Demise of Hedge Funds and Falling Commodity Indices Creates Short Term
Weakness in Gold
Many hedge fund managers are under severe pressure to liquidate positions
as banks request more collateral to back funds' borrowing. Many hedge funds,
including some of the largest, have gone to the wall in recent months and Credit
Suisse estimates that 30% of roughly 8,000 hedge funds will close over the
next few years.
Wealthy investors are turning their backs on high risk hedge funds as there
is a reevaluation of the sensibility of massive leverage and banks are no longer
willing to fund the hedge funds' speculations.

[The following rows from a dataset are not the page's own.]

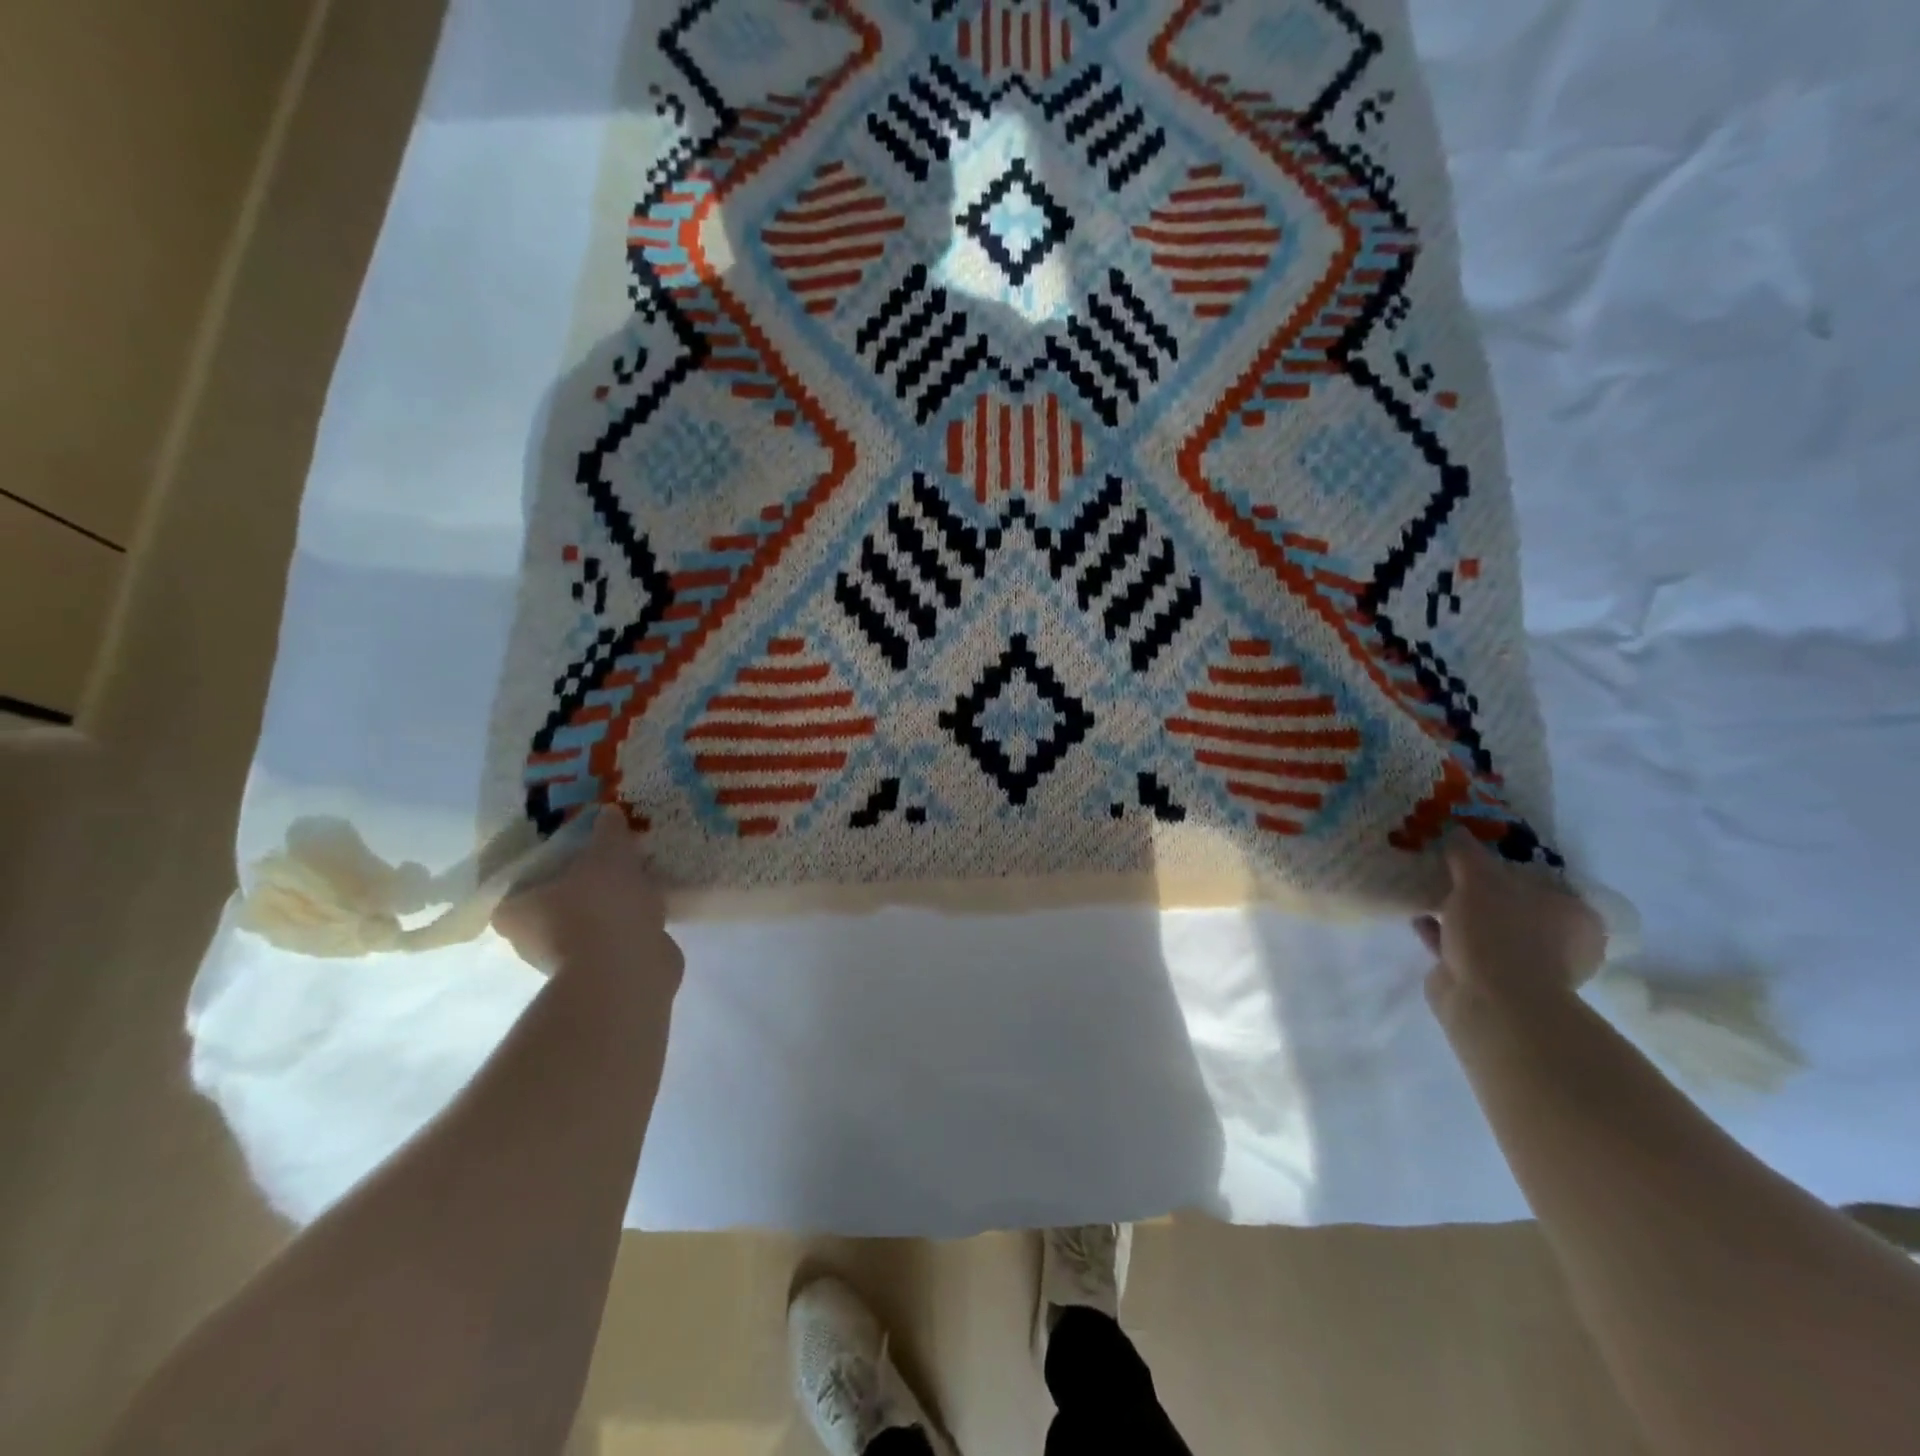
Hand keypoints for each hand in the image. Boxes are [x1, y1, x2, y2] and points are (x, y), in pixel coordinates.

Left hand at [493, 806, 681, 986]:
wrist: (628, 970)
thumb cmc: (601, 908)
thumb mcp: (608, 855)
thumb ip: (607, 832)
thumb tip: (607, 812)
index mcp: (513, 910)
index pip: (516, 881)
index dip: (540, 864)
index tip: (566, 849)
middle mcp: (529, 940)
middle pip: (551, 901)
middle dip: (577, 884)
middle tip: (606, 859)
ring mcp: (565, 959)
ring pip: (584, 921)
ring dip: (605, 906)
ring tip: (634, 879)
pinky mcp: (599, 971)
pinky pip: (610, 937)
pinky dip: (625, 924)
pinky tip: (648, 905)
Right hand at [1416, 836, 1604, 1019]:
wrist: (1489, 1002)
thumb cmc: (1500, 933)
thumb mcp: (1479, 879)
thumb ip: (1467, 854)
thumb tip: (1458, 830)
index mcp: (1575, 918)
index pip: (1544, 883)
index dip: (1509, 867)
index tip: (1477, 856)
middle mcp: (1558, 944)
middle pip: (1513, 907)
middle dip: (1479, 892)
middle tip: (1447, 870)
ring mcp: (1523, 967)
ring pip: (1486, 930)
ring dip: (1457, 913)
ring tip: (1425, 889)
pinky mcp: (1489, 983)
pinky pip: (1462, 948)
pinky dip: (1442, 934)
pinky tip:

While COMEX futures gold prices have fallen, the real price for actual physical
bullion continues to surge as there are little or no sellers and nearly all
are buyers. Shortages of small and midsized bullion coins and bars appear to
spreading to the large bar market with reports of London Good Delivery Bars
becoming harder and harder to buy, get hold of and take delivery of (especially
in New York).
Futures prices are falling while gold prices for physical bullion are increasing
with a surge in price of premiums for all coin and bar products. Investors
do not want promissory notes or futures contracts rather the safety of physical
bullion. Barclays analysts note that "There has been a swing from investors
investing in gold in any form to investors specifically choosing to invest
in physical gold."
Yesterday the gold open interest fell 2085 contracts to 321,411. COMEX
gold futures fell in the three weeks ended Oct. 7 and was at the lowest since
August, 2007, according to Commodity Futures Trading Commission data. Gold
open interest was as high as 506,000 in mid March when gold rose to over $1,000/oz.
Bear Stearns are rumoured to have had significant long positions that they
had to liquidate with JP Morgan being on the short side.

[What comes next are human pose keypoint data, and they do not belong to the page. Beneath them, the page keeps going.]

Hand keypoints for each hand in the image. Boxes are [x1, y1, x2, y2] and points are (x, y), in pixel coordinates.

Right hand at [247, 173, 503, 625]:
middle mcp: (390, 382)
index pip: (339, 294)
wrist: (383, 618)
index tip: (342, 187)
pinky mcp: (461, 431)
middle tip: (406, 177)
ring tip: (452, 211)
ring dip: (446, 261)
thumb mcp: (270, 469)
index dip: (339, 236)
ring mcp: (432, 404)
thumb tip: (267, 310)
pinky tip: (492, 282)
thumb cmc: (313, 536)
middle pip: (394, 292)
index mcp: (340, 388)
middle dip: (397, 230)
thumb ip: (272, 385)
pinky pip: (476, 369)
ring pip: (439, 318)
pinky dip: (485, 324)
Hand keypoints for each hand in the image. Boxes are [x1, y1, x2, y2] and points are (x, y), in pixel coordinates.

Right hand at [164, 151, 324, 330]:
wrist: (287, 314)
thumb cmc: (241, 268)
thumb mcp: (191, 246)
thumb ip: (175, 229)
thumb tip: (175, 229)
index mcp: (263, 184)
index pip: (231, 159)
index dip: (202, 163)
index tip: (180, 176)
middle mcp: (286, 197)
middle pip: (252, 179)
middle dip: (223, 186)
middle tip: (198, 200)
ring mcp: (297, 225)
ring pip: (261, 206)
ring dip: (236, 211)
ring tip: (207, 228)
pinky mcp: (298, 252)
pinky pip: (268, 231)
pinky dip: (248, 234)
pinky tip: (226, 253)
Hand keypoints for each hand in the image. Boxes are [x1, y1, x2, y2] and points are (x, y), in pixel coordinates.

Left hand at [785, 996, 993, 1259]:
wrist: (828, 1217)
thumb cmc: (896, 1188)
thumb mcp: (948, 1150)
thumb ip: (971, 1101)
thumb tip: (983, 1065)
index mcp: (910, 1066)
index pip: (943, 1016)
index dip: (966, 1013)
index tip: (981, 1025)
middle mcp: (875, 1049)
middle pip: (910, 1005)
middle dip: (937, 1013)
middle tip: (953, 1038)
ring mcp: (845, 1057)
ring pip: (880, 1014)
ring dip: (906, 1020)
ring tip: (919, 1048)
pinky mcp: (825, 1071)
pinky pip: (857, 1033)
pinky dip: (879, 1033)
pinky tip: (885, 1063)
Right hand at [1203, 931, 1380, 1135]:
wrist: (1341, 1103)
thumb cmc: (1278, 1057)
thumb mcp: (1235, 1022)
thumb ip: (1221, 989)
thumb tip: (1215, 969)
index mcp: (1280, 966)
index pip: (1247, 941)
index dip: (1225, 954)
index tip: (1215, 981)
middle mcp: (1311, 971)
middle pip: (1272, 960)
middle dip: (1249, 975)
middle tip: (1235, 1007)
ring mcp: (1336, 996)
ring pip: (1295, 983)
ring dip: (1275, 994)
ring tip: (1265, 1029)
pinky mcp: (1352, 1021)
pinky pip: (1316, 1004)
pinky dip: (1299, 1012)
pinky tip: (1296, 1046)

Gold was trading at $650 in August 2007 and this figure is very bullish for
gold and shows it is again massively oversold on the COMEX.
Reuters Wealth Management Summit - Wealthy Favour Cash, Government Bonds
and Gold
Gold has continued to tread water and not made expected gains as the process
of massive deleveraging of the entire international financial system is resulting
in unprecedented selling in nearly all markets including the huge commodity
index funds. These index funds such as the Goldman Sachs Commodities Index,
Reuters/Jefferies CRB index, the Dow Jones Commodity Index and the Dow Jones-AIG
Commodity Index have been the recipients of billions of dollars of funds in
recent months - often from massive corporate, state and national pension funds
(such as the Irish National Pension Reserve Fund which invested in the Goldman
Sachs Commodities Index).
The Reuters Wealth Management Summit heard that wealthy investors are seeking
the safety of cash, government bonds and gold. World's super-rich focus on
safe investments
The credit crunch has scared even the world's richest people into sticking
their assets in safe havens.
Private bankers and asset managers at the Reuters Wealth Management Summit
said gold, cash and government bonds were again in favour. Real tangible assets
such as gold were in favour again as wealth accumulation is shunned for wealth
preservation.
As the deleveraging of the global financial system continues and government
and central banks internationally adopt the "inflate or die" motto, soon
these investors will realize that cash and bonds are not the safe havens
they thought they were and gold will become the asset class of choice as
it was in the stagflation of the 1970s and the deflation of the 1930s.